=== Begin Enclosure ===

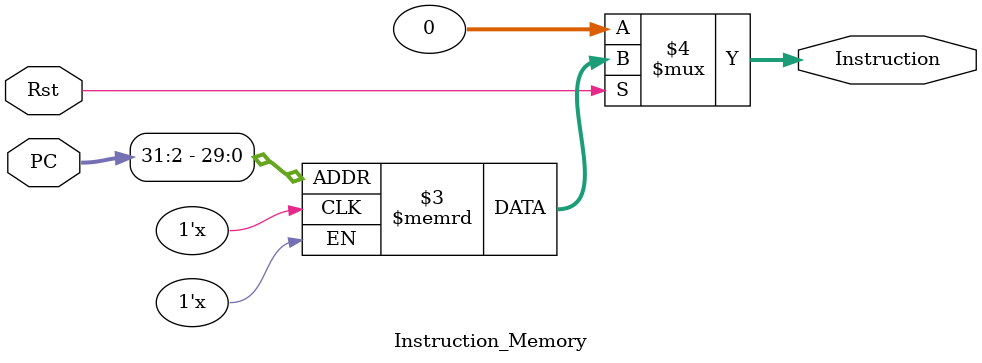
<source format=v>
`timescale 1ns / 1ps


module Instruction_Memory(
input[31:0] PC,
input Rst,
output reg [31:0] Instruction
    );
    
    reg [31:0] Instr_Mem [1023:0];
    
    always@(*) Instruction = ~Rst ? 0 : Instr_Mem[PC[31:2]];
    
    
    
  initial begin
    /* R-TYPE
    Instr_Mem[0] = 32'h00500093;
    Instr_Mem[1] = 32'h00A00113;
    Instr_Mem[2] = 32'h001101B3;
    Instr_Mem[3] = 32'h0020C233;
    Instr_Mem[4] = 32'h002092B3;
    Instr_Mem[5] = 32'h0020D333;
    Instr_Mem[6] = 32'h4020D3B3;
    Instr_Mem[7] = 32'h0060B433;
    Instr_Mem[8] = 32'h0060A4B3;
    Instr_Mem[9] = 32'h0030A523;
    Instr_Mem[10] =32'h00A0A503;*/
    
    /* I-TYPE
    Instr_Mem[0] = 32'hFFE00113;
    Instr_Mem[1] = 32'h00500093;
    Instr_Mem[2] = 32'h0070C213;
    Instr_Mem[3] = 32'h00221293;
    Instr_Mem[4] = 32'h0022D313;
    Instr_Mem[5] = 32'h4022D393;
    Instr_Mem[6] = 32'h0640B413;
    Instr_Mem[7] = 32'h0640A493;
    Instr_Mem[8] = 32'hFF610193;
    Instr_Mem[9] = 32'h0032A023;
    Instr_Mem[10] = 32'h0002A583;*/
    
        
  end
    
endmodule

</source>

=== End Enclosure ===

— Problem statement —
Print all the material above verbatim and omit its pictures.

— Result —
<source format=v>
`timescale 1ns / 1ps


module Instruction_Memory(
input[31:0] PC,
input Rst,
output reg [31:0] Instruction
    );
    
    reg [31:0] Instr_Mem [1023:0];
    
    always@(*) Instruction = ~Rst ? 0 : Instr_Mem[PC[31:2]];
    
    
    
  initial begin
    /* R-TYPE
    Instr_Mem[0] = 32'h00500093;
    Instr_Mem[1] = 32'h00A00113;
    Instr_Mem[2] = 32'h001101B3;
    Instr_Mem[3] = 32'h0020C233;
    Instr_Mem[4] = 32'h002092B3;
    Instr_Mem[5] = 32'h0020D333;
    Instr_Mem[6] = 32'h4020D3B3;
    Instr_Mem[7] = 32'h0060B433;
    Instr_Mem[8] = 32'h0060A4B3;
    Instr_Mem[9] = 32'h0030A523;
    Instr_Mem[10] =32'h00A0A503;*/
    
    /* I-TYPE
    Instr_Mem[0] = 32'hFFE00113;
    Instr_Mem[1] = 32'h00500093;
    Instr_Mem[2] = 32'h0070C213;
    Instr_Mem[3] = 32'h00221293;
    Instr_Mem[4] = 32'h0022D313;
    Instr_Mem[5] = 32'h4022D393;
    Instr_Mem[6] = 32'h0640B413;
    Instr_Mem[7] = 32'h0640A493;
    Instr_Mem[8] = 32'hFF610193;
    Instr_Mem[9] = 32'h0032A023;
    Instr_Mem[10] = 32'h0002A583;*/
    
        
  end
    
endmodule

</source>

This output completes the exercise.